Imagem: Ueslei Marcelino /ReutersIdeli Salvantti (Imagem:Ueslei Marcelino /Reuters)Ideli Salvantti

Segundo o Estadão, Ideli comunicou por meio de assessoria que "não tem qualquer recordação de reunião com Nestor Cerveró para tratar de qualquer assunto". A ex-ministra é atualmente assessora de Acesso a Direitos e Equidade da Organização dos Estados Americanos (OEA), em Washington, Estados Unidos.

Dalçoquio

Criada em 1968, a transportadora já mantinha vínculos estreitos com a Petrobras. No começo, tinha apenas cinco caminhões, mas depois que firmou parceria com a estatal, a frota chegou a cinquenta caminhões.

Propina no governo FHC


O governo de Fernando Henrique Cardoso (1995-2003) recebeu propina de US$ 100 milhões pela compra da empresa petrolífera Perez Companc. A confirmação é do ex-diretor da Área Internacional da Petrobras, Nestor Cerveró, e de um documento apreendido no gabinete do senador Delcídio Amaral (PT/MS), ex-líder do governo no Senado.
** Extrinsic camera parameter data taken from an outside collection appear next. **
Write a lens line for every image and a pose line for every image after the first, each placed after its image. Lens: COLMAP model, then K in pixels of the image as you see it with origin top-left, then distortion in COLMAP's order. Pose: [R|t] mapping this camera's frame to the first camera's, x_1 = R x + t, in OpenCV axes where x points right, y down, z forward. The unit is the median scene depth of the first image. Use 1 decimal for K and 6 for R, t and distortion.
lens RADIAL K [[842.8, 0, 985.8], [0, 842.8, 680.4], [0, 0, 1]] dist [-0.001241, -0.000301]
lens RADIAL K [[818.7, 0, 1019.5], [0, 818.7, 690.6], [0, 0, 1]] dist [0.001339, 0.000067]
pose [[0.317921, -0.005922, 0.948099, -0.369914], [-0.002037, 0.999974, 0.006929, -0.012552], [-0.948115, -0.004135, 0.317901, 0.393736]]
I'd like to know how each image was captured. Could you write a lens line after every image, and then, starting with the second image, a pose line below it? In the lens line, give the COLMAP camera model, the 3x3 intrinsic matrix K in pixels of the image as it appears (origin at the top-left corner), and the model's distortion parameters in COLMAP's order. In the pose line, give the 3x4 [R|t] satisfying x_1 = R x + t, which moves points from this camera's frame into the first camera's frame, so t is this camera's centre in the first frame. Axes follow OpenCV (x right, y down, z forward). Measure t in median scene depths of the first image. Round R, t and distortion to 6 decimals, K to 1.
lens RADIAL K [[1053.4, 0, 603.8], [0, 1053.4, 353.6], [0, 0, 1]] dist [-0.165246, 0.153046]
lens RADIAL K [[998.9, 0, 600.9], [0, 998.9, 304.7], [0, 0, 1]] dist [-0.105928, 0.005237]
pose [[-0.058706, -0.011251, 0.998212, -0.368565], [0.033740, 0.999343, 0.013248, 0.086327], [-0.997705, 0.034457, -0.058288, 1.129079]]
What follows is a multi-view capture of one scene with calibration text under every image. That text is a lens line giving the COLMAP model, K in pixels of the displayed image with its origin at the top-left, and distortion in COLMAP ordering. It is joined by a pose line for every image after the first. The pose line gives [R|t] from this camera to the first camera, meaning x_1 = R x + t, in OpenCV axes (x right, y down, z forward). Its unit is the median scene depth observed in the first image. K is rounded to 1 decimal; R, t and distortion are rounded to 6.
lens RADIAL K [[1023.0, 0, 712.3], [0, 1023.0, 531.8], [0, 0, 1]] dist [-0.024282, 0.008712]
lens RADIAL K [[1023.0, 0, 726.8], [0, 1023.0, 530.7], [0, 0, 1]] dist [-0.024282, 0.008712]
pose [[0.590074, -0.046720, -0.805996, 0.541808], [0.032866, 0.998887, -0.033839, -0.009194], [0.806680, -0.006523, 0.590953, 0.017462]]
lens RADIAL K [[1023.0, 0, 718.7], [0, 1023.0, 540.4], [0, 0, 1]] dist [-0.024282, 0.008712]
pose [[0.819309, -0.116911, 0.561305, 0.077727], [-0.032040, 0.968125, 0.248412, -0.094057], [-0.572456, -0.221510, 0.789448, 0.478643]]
O papel foi apreendido pela Procuradoria-Geral da República no dia 25 de novembro, quando o senador Delcidio foi preso por interferir nas investigações da Operação Lava Jato. O documento não explica quem recebeu o dinheiro.

Cerveró disse que a venda da "Pérez Companc envolveu uma propina ao Governo FHC de US$ 100 milhões, conforme informações dos diretores da Pérez Companc e de Oscar Vicente, principal operador do presidente da Argentina Carlos Menem (1989-1999) durante os primeiros anos da nova gestão”.